The problem this solves
A data room's own activity log tells you who opened what, inside that platform. It does not give a counterparty a way to independently confirm, months or years later, that a specific document was actually present at a given point in time, without trusting the platform operator's word for it. In a deal that closes and later triggers an R&W insurance claim, or a dispute over whether a schedule was disclosed, the question is rarely "was this file uploaded" but "can a third party verify this file was disclosed, using only public math, without asking the platform to vouch for it."
A Merkle-rooted manifest answers that question directly. Every file in the room is hashed. The hashes are combined into a single root value. That root, and only that root, needs to be anchored somewhere independent and timestamped. Anyone holding the manifest and a copy of one file can then prove, on their own, that the file was part of the disclosed set, without needing access to any other file in the room.

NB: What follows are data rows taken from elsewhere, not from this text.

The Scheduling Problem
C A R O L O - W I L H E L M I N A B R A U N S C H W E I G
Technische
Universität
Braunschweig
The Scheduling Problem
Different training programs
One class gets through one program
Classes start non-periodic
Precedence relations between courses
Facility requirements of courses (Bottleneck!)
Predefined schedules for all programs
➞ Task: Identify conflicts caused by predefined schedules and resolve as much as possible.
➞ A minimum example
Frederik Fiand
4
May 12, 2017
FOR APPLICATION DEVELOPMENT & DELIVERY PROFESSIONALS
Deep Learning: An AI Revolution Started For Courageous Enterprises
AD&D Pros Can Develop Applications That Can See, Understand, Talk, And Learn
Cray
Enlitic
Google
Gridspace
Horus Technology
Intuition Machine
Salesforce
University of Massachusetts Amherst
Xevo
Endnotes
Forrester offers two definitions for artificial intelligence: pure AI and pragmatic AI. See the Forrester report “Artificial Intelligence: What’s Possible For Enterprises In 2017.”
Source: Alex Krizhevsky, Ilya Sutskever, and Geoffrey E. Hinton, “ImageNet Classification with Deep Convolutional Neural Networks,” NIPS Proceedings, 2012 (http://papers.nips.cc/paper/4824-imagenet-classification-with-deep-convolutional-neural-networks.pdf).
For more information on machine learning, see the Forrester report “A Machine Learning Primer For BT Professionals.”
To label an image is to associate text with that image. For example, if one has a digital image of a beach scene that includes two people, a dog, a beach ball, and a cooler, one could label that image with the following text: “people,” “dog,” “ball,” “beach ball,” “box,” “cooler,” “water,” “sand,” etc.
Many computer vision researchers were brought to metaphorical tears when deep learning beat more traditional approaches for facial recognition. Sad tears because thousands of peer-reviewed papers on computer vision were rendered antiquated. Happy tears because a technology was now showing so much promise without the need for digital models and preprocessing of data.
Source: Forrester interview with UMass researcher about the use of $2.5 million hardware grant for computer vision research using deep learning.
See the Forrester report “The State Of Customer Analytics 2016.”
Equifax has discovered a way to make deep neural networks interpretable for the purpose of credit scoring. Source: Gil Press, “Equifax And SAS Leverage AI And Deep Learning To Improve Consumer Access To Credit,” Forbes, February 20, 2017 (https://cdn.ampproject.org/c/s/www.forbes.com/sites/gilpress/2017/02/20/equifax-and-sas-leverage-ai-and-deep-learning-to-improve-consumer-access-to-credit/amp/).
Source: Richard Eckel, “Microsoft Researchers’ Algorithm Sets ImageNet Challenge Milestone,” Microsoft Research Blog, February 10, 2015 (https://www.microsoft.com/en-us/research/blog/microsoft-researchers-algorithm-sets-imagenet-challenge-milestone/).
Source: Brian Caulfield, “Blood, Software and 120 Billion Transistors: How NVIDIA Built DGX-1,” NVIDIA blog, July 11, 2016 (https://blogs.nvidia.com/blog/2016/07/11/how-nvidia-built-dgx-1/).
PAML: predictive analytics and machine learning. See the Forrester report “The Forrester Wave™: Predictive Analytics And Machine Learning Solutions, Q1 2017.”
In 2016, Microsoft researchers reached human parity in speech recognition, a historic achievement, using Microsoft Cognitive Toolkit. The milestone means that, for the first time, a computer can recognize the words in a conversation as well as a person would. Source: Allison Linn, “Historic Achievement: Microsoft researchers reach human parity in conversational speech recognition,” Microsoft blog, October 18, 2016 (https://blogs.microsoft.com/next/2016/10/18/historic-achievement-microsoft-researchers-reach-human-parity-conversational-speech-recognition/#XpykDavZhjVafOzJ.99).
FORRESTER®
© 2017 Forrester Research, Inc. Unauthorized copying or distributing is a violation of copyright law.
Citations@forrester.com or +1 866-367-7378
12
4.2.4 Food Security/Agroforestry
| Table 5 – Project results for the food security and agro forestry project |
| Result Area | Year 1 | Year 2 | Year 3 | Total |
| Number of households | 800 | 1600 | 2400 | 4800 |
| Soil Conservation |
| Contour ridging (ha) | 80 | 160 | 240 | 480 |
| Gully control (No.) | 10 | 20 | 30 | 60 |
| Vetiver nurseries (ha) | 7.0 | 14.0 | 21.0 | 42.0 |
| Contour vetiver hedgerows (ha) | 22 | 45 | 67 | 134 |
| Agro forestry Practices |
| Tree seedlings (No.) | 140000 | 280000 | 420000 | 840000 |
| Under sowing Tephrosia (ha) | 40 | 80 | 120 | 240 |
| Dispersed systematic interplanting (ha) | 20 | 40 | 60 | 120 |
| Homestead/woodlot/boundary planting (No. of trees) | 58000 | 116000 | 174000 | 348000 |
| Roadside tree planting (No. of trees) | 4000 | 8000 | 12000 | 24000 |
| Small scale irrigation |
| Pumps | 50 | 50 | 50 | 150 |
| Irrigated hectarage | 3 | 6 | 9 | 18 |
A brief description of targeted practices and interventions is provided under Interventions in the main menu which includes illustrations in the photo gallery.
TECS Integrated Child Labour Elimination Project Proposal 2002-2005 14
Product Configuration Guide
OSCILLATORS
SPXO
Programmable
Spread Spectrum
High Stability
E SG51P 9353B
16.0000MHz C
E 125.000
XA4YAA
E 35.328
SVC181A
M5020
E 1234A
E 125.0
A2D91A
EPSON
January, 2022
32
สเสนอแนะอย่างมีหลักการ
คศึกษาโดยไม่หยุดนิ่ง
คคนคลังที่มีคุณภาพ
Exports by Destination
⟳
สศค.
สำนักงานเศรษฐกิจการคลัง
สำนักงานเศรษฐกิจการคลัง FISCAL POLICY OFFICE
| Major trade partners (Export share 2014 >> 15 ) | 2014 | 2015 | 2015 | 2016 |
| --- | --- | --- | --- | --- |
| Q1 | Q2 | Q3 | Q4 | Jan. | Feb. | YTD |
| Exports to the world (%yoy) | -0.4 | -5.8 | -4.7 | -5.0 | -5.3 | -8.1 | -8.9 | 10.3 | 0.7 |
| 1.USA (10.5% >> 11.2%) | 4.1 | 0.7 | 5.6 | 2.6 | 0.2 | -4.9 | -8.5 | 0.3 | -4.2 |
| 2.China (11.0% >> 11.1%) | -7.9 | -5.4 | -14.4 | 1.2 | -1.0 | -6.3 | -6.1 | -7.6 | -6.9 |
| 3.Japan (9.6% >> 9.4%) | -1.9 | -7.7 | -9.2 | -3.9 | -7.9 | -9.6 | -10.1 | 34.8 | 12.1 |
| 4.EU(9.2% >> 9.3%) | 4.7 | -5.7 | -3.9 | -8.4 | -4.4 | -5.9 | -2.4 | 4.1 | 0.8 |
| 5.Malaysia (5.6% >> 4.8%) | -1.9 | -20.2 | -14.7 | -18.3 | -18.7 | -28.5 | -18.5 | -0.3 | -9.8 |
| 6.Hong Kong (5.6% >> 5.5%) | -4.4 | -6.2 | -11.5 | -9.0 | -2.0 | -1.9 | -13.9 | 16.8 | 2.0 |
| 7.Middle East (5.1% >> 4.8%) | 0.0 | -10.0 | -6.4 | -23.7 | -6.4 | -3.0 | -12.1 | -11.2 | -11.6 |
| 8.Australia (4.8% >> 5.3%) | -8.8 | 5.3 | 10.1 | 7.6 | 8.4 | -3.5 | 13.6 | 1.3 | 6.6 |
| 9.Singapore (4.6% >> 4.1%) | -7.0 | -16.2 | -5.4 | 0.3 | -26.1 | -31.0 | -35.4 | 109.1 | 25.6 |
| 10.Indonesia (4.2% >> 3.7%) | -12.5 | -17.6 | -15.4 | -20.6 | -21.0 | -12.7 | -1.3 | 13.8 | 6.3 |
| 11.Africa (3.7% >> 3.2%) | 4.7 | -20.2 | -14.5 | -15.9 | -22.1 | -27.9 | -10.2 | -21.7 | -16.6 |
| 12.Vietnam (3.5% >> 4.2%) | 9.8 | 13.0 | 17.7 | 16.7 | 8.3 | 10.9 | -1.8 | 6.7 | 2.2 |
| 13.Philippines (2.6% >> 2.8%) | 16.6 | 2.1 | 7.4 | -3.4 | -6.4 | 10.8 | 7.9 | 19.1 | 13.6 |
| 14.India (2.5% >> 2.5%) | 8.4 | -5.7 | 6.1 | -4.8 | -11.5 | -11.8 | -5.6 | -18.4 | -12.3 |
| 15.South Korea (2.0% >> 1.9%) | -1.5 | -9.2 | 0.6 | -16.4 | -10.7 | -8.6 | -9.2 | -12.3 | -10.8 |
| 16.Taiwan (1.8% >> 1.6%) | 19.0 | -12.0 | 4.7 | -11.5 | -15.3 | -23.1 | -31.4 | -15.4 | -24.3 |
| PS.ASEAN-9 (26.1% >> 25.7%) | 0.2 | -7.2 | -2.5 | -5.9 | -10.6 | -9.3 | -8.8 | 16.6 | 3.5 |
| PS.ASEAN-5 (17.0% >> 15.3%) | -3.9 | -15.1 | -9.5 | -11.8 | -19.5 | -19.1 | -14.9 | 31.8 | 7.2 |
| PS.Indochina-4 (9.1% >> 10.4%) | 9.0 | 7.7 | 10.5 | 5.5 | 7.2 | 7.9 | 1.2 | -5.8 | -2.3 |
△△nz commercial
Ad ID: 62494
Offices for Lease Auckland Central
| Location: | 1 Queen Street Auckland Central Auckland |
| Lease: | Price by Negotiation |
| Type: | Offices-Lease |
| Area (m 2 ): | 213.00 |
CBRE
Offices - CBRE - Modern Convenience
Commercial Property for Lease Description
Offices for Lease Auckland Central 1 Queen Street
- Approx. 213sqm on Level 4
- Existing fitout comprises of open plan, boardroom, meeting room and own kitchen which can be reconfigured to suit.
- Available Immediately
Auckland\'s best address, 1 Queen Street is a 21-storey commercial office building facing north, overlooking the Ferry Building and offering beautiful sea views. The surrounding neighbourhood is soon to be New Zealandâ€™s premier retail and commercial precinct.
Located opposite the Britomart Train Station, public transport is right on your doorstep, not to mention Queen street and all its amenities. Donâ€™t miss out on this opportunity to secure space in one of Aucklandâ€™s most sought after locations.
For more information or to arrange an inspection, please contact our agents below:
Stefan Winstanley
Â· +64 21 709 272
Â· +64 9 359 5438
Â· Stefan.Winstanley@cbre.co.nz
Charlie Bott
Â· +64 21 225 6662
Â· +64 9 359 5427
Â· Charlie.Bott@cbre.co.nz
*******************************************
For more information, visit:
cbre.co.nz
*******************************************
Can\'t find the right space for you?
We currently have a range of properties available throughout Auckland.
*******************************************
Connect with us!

How the two tools fit together
- Build a manifest at each disclosure milestone (initial data room open, pre-signing bring-down, post-signing update). The builder hashes every file locally, produces a Merkle root, and signs the manifest with a one-time key generated in your browser.
- Anchor the root at an independent timestamp service by following the manifest's anchor link. This step is optional but is what converts a self-reported manifest into third-party-verifiable evidence of a point in time.
- Diff versions by pasting the prior manifest into the builder before hashing the next round. The output shows exactly which paths were added, removed, or changed, and the new manifest carries a digest of the one before it, forming a version chain.
- Verify later with the verifier tool. A counterparty, insurer, or arbitrator holding the manifest can prove a single file's inclusion, or run a full coverage report across an entire folder, without access to the original data room.
Use in R&W insurance underwriting
Representations-and-warranties insurers price a policy in part on what the buyer's diligence team actually reviewed. A signed manifest gives the underwriter a fixed, hash-anchored record of the disclosure set at binding, separate from the deal parties' own account of what was shown. If a claim later turns on whether a specific schedule was disclosed before signing, the manifest and its anchor let any party recompute the answer independently.
What "absence" does and does not prove
The verifier's coverage report can show that a file is missing from a manifest. That only means the file is absent from the specific manifest version being checked. It is not proof a document was withheld in some larger sense: confirm the manifest version and Merkle root through an independent channel before treating an absence as evidence in a dispute.